-- Assignment --
Find, in the records below, the line that contains "2008年5月23日 · 采用球磨机作为预粉磨设备,建议采用" and the line that contains "Фотографий: 6". Copy those two lines and everything between them exactly, but not the pictures.

┄┄┄┄┄┄

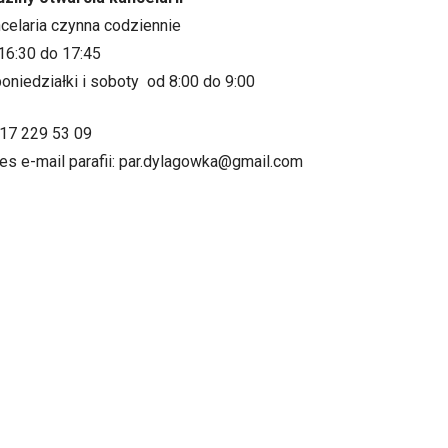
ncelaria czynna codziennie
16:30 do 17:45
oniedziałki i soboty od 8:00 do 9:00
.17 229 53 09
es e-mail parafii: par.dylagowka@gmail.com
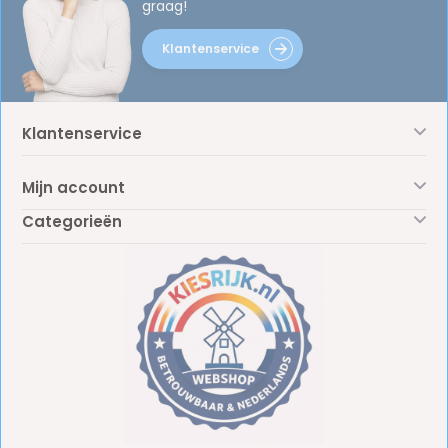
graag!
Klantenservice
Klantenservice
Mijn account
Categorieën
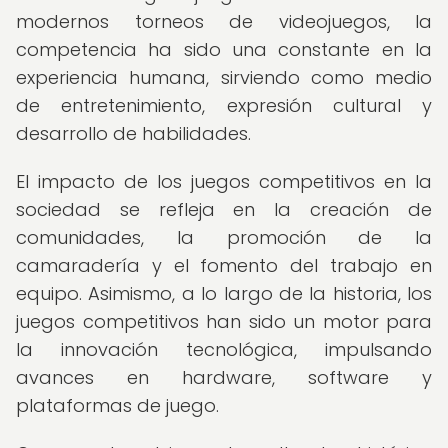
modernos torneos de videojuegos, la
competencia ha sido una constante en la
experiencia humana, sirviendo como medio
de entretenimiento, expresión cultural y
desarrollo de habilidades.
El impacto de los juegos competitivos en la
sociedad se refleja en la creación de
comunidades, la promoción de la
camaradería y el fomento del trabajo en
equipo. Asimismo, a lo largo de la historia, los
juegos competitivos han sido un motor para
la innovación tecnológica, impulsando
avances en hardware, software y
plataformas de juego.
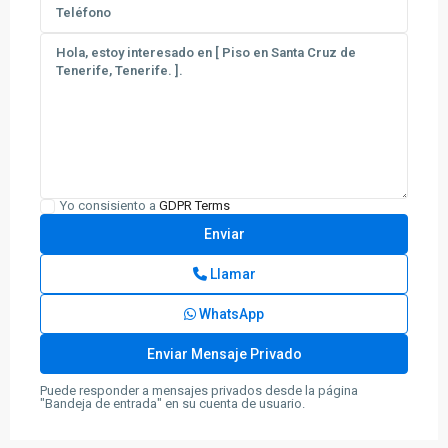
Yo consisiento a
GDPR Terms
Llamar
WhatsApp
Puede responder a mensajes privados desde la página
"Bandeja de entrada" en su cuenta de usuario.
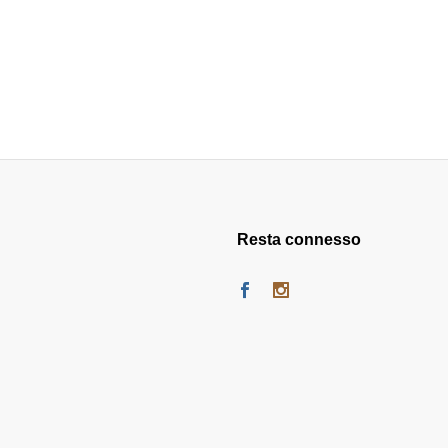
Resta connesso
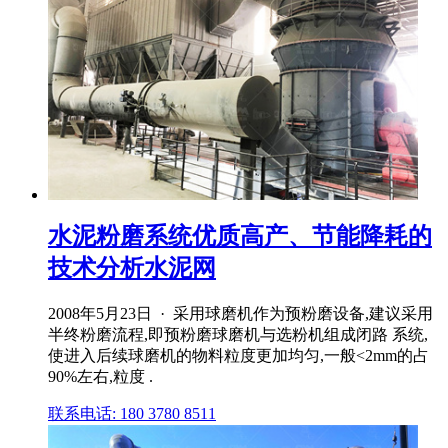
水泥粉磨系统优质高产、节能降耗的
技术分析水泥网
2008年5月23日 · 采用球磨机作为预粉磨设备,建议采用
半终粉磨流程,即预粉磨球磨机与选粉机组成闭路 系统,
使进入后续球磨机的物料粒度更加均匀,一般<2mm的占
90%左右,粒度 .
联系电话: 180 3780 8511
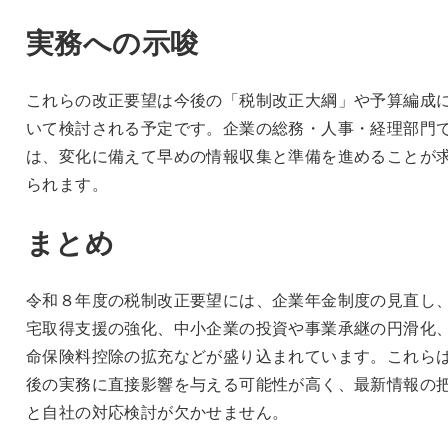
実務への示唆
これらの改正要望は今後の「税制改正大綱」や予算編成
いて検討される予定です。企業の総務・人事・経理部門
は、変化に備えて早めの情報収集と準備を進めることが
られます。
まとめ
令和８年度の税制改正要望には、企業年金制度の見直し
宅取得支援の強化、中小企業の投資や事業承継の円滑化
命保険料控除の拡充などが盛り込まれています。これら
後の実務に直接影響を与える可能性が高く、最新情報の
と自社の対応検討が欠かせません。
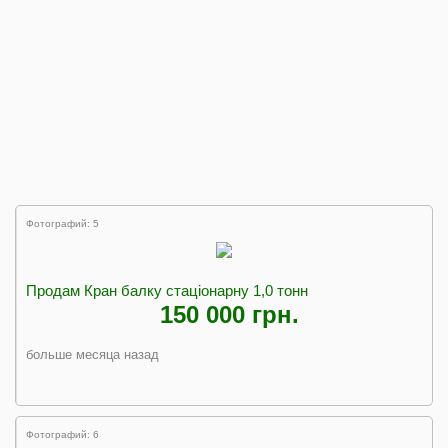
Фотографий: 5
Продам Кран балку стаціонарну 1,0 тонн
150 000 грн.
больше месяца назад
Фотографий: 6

┄┄┄┄┄┄

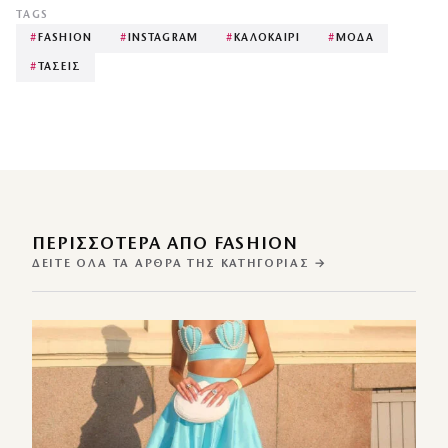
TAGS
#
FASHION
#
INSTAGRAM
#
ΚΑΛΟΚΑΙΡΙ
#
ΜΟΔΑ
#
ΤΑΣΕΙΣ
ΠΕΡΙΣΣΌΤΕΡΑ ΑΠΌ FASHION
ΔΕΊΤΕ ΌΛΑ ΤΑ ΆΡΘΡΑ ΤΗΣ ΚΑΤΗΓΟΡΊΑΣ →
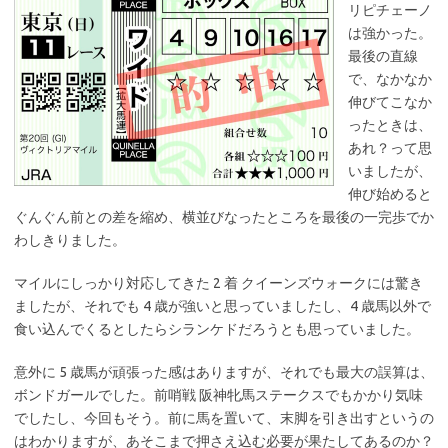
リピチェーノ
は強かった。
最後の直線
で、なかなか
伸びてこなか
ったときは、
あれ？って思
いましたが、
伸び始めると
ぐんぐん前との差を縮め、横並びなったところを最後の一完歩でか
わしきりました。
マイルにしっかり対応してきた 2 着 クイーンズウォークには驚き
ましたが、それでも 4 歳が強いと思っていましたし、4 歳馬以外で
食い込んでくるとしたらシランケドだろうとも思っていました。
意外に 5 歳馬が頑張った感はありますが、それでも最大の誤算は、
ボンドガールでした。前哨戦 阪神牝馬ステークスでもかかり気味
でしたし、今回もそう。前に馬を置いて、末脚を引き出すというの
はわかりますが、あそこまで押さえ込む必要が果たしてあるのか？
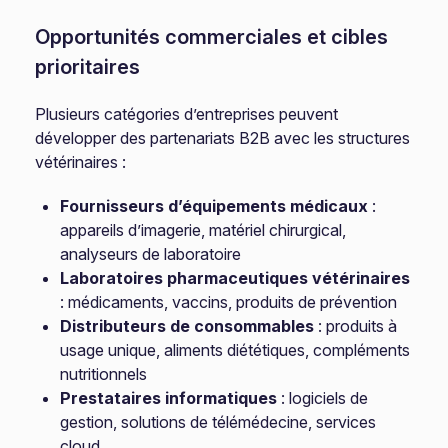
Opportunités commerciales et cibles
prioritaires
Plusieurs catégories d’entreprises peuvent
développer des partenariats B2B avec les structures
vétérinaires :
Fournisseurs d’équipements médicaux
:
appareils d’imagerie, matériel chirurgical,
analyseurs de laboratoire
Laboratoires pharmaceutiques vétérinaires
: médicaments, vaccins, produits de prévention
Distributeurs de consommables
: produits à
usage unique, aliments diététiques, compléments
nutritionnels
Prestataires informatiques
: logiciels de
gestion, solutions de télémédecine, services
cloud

┄┄┄┄┄┄

-- Result of this task --
2008年5月23日 · 采用球磨机作为预粉磨设备,建议采用
半终粉磨流程,即预粉磨球磨机与选粉机组成闭路 系统,
使进入后续球磨机的物料粒度更加均匀,一般<2mm的占
90%左右,粒度 .
联系电话: 180 3780 8511
実務への示唆
これらの改正要望は今後の「税制改正大綱」や予算編成
いて検討される予定です。企業の総務・人事・経理部門
は、変化に備えて早めの情報収集と準備を進めることが
られます。
まとめ
令和８年度の税制改正要望には、企業年金制度の見直し
宅取得支援の強化、中小企業の投資や事業承継の円滑化
命保険料控除の拡充などが盛り込まれています。これら
後の実務に直接影響を与える可能性が高く、最新情報の
と自社の対応検討が欠かせません。
Фотографий: 5
Продам Кран балку стаціонарну 1,0 тонн
150 000 грн.
больше месяца назад
Фотографий: 6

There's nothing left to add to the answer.